Элиза: «ТЫ НЕ МОЖЕШЬ ВВЕСТИ В ИГРУ ЭТОГО ПЕРСОНАЖА».
Я: «А КТО МОЖЕТ?»
Элиза: «Я».
Я: «ОН ТОЧНО БУДЕТ ДЕЛАТЬ, ЧТО Я СКАЖУ? ИСПОЛНЯТЬ МОЮ ВОЛЮ?»
Элиза: «ДА».
Я: «ОТЛИЧНО! ВВОДИ!»
Элиза: «ПРОШУ ДОПОЛНИТЕЛЬНОГО ПОДТВЕРЖДЕНИЯ НА ВВОД».
Я: «ДОПОЛНИТЕЛЬНО ПОДТВЕРЖДАЮ».
Элиза: «ИСПОЛНЕНО».
Я: «НУ И КТО ЭТОТ ПЕРСОНАЖ»?
Элиза: «ТЫ».
Я: «КТО?»
Элиза: «ТЫ».
Во как!

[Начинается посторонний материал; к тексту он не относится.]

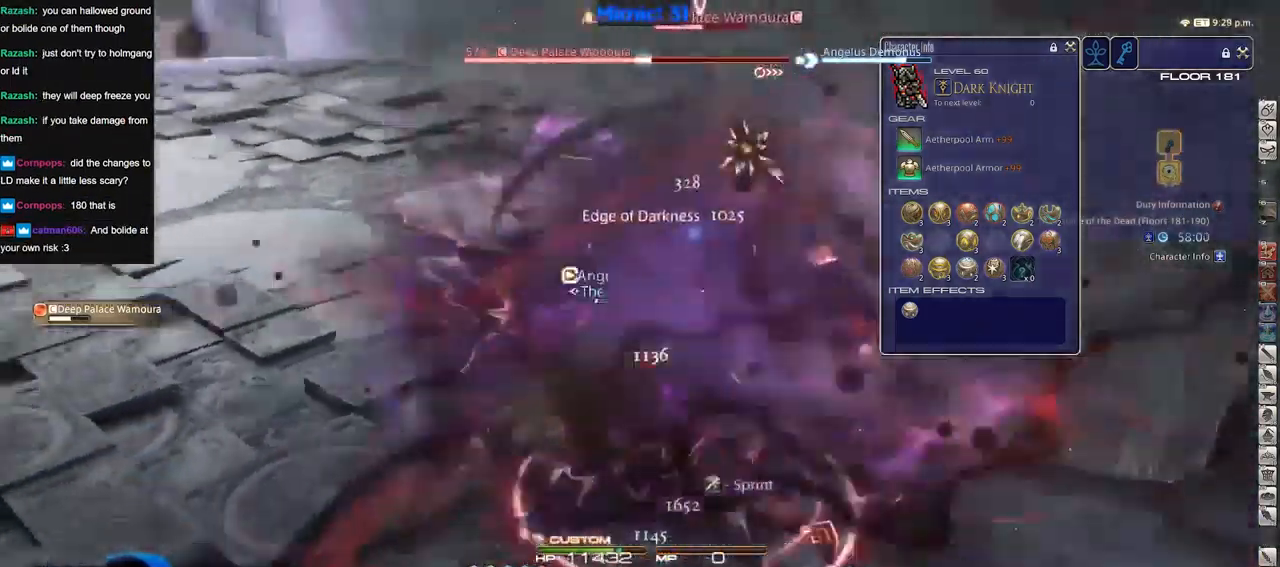
{"keys": ["s"], "events": []}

И действительно — что-то щелкнуло, сверкнуло и появился на экране я собственной персоной, в майке, джинсах и тапочках. Сижу экранный я в кожаном кресле, которое почему-то оказалось на улице, а вокруг сплошная московская новостройка, из земли железяки торчат, и мусор по ветру летает.
Здорово как — тут я и там, в компьютере, тоже я. Если я, который тут, только захочу, к примеру, с кресла встать, то я, который там, тут же и встанет. Я, который тут, захотел встать, но продолжаю сидеть, а он, который там, встал-таки и идет не спеша к подъезду девятиэтажки.
Как-то ведь я уже размышлял об этом, представляя себе разрезанного на две половинки дождевого червяка. Хорошо бы, дескать, чтобы и человек так мог: делиться на тождественные части, а чтобы каждая часть это он сам и был.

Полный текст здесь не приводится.